On March 17, the Arctic sea ice cover peaked at 5.59 million square miles (14.48 million square km), making it the second lowest maximum on record. Image via NASA/ Nathan Kurtz.

Alek Petty is a sea ice researcher at Goddard. Petty said in a statement:

This old, thicker ice is what we expect to provide stability to the Arctic sea ice system, since we expect that ice not to be as vulnerable to melting out as thinner, younger ice. As ice in the Arctic becomes thinner and more mobile, it increases the likelihood for rapid ice loss in the summer.

Despite the fact that this year’s melt season will begin with a low winter sea ice extent, this doesn’t necessarily mean that we will see another record low summertime extent.
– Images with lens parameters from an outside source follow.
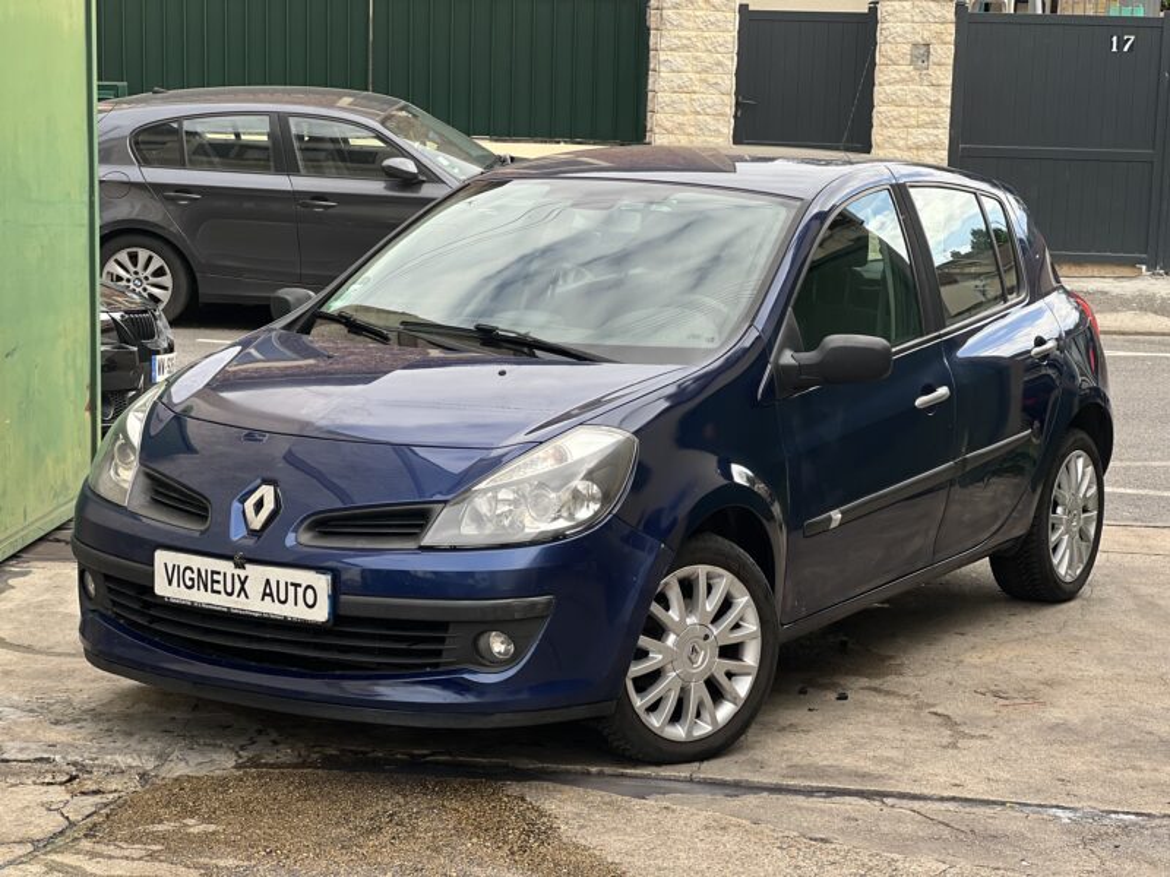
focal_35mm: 77
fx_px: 2603
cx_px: 585
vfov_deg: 19.1
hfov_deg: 25.3
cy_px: 438
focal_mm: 9
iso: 20
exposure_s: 1/122
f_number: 2.8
Parkinson said:

A lot will depend on what the wind and temperature conditions will be in the spring and summer.

The decline of the Arctic sea ice cover has myriad effects, from changes in climate and weather patterns to impacts on the plants and animals dependent on the ice, and to the indigenous human communities that rely on them. The disappearing ice is also altering shipping routes, increasing coastal erosion and affecting ocean circulation.

Bottom line: The 2018 Arctic sea ice maximum extent is the second lowest on record, say NASA scientists.